Please find each line in the data that contains the word "Week" and copy those lines.

--------------------------------

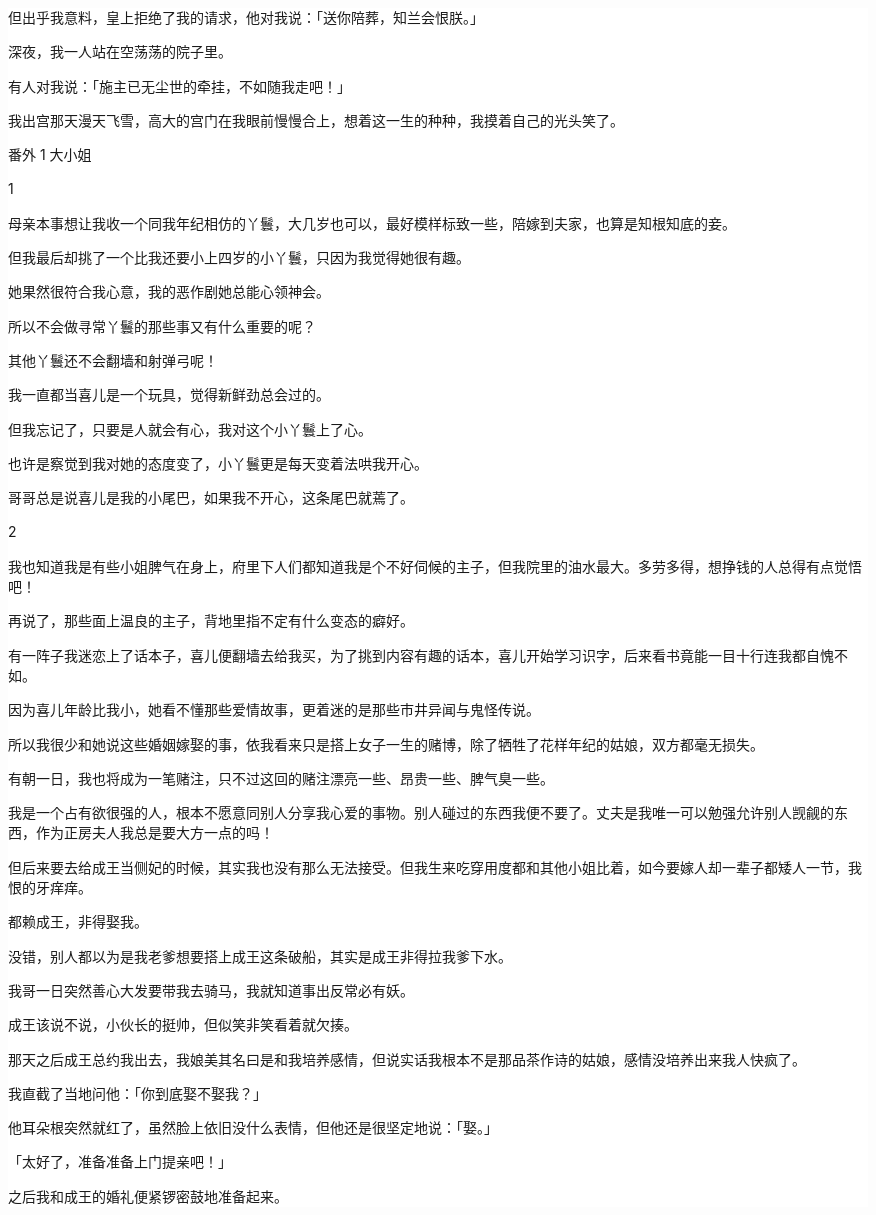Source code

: 但出乎我意料，皇上拒绝了我的请求，他对我说：「送你陪葬，知兰会恨朕。」

深夜，我一人站在空荡荡的院子里。

有人对我说：「施主已无尘世的牵挂，不如随我走吧！」

我出宫那天漫天飞雪，高大的宫门在我眼前慢慢合上，想着这一生的种种，我摸着自己的光头笑了。

番外 1 大小姐

1

母亲本事想让我收一个同我年纪相仿的丫鬟，大几岁也可以，最好模样标致一些，陪嫁到夫家，也算是知根知底的妾。

但我最后却挑了一个比我还要小上四岁的小丫鬟，只因为我觉得她很有趣。

她果然很符合我心意，我的恶作剧她总能心领神会。

所以不会做寻常丫鬟的那些事又有什么重要的呢？

其他丫鬟还不会翻墙和射弹弓呢！

我一直都当喜儿是一个玩具，觉得新鲜劲总会过的。

但我忘记了，只要是人就会有心，我对这个小丫鬟上了心。

也许是察觉到我对她的态度变了，小丫鬟更是每天变着法哄我开心。

哥哥总是说喜儿是我的小尾巴，如果我不开心，这条尾巴就蔫了。

2

我也知道我是有些小姐脾气在身上，府里下人们都知道我是个不好伺候的主子，但我院里的油水最大。多劳多得，想挣钱的人总得有点觉悟吧！

再说了，那些面上温良的主子，背地里指不定有什么变态的癖好。

有一阵子我迷恋上了话本子，喜儿便翻墙去给我买，为了挑到内容有趣的话本，喜儿开始学习识字，后来看书竟能一目十行连我都自愧不如。

因为喜儿年龄比我小，她看不懂那些爱情故事，更着迷的是那些市井异闻与鬼怪传说。

所以我很少和她说这些婚姻嫁娶的事，依我看来只是搭上女子一生的赌博，除了牺牲了花样年纪的姑娘，双方都毫无损失。

有朝一日，我也将成为一笔赌注，只不过这回的赌注漂亮一些、昂贵一些、脾气臭一些。

我是一个占有欲很强的人，根本不愿意同别人分享我心爱的事物。别人碰过的东西我便不要了。丈夫是我唯一可以勉强允许别人觊觎的东西，作为正房夫人我总是要大方一点的吗！

但后来要去给成王当侧妃的时候，其实我也没有那么无法接受。但我生来吃穿用度都和其他小姐比着，如今要嫁人却一辈子都矮人一节，我恨的牙痒痒。

都赖成王，非得娶我。

没错，别人都以为是我老爹想要搭上成王这条破船，其实是成王非得拉我爹下水。

我哥一日突然善心大发要带我去骑马，我就知道事出反常必有妖。

成王该说不说，小伙长的挺帅，但似笑非笑看着就欠揍。

那天之后成王总约我出去，我娘美其名曰是和我培养感情，但说实话我根本不是那品茶作诗的姑娘，感情没培养出来我人快疯了。

我直截了当地问他：「你到底娶不娶我？」

他耳朵根突然就红了，虽然脸上依旧没什么表情，但他还是很坚定地说：「娶。」

「太好了，准备准备上门提亲吧！」

之后我和成王的婚礼便紧锣密鼓地准备起来。
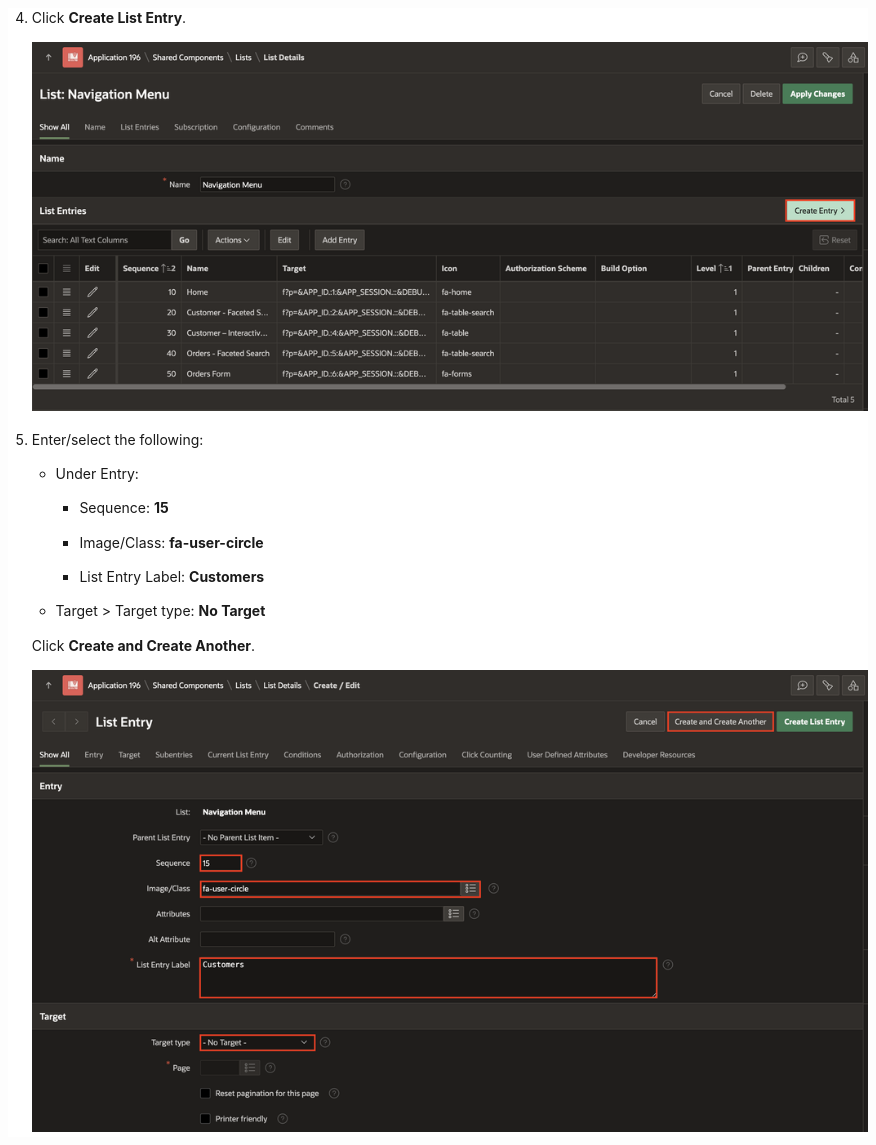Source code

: 4. Click **Create List Entry**.

    ![App Builder](images/create-entry.png " ")

5. Enter/select the following:

    - Under Entry:

        - Sequence: **15**

        - Image/Class: **fa-user-circle**

        - List Entry Label: **Customers**

    - Target > Target type: **No Target**

    Click **Create and Create Another**.

     ![App Builder](images/cust-nav.png " ")
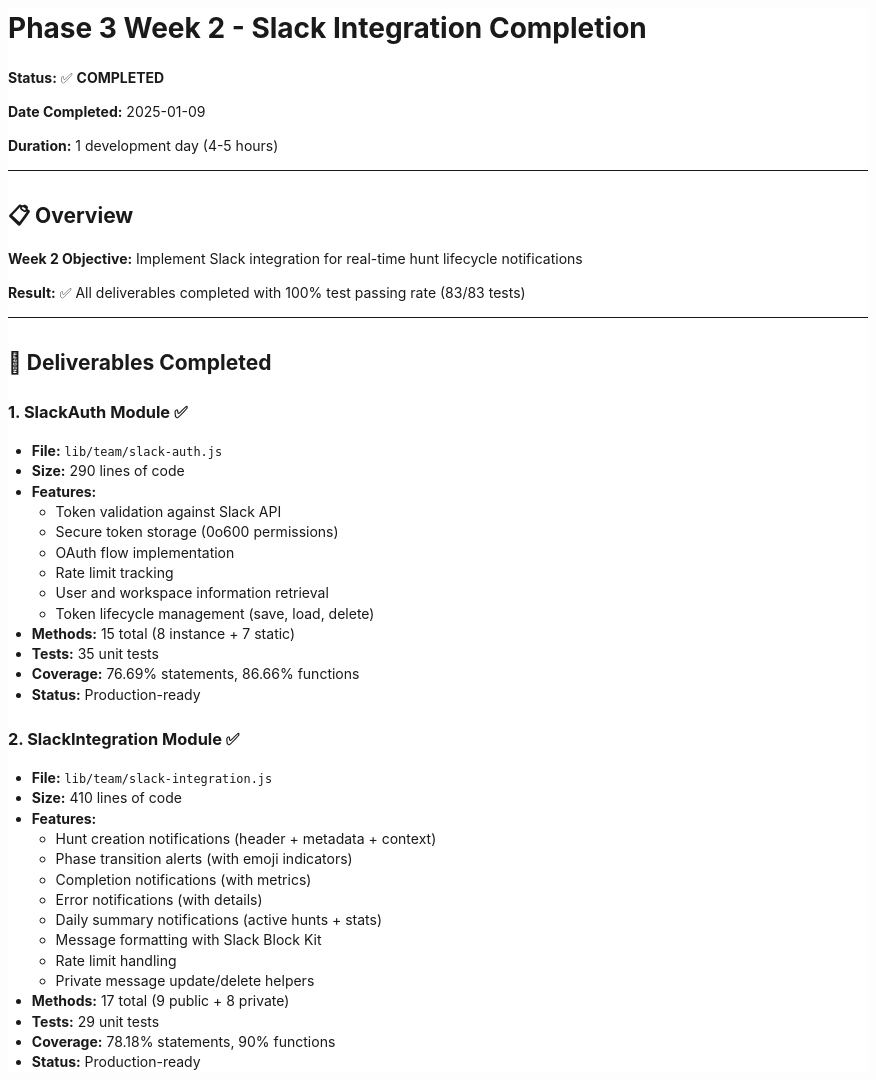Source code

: # Phase 3 Week 2 - Slack Integration Completion

**Status:** ✅ **COMPLETED**

**Date Completed:** 2025-01-09

**Duration:** 1 development day (4-5 hours)

---

## 📋 Overview

**Week 2 Objective:** Implement Slack integration for real-time hunt lifecycle notifications

**Result:** ✅ All deliverables completed with 100% test passing rate (83/83 tests)

---

## 🎯 Deliverables Completed

### 1. **SlackAuth Module** ✅

- **File:** `lib/team/slack-auth.js`
- **Size:** 290 lines of code
- **Features:**
  - Token validation against Slack API
  - Secure token storage (0o600 permissions)
  - OAuth flow implementation
  - Rate limit tracking
  - User and workspace information retrieval
  - Token lifecycle management (save, load, delete)
- **Methods:** 15 total (8 instance + 7 static)
- **Tests:** 35 unit tests
- **Coverage:** 76.69% statements, 86.66% functions
- **Status:** Production-ready

### 2. **SlackIntegration Module** ✅

- **File:** `lib/team/slack-integration.js`
- **Size:** 410 lines of code
- **Features:**
  - Hunt creation notifications (header + metadata + context)
  - Phase transition alerts (with emoji indicators)
  - Completion notifications (with metrics)
  - Error notifications (with details)
  - Daily summary notifications (active hunts + stats)
  - Message formatting with Slack Block Kit
  - Rate limit handling
  - Private message update/delete helpers
- **Methods:** 17 total (9 public + 8 private)
- **Tests:** 29 unit tests
- **Coverage:** 78.18% statements, 90% functions
- **Status:** Production-ready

--------------------------------

_Finished exercise_
: # Phase 3 Week 2 - Slack Integration Completion
**Week 2 Objective:** Implement Slack integration for real-time hunt lifecycle notifications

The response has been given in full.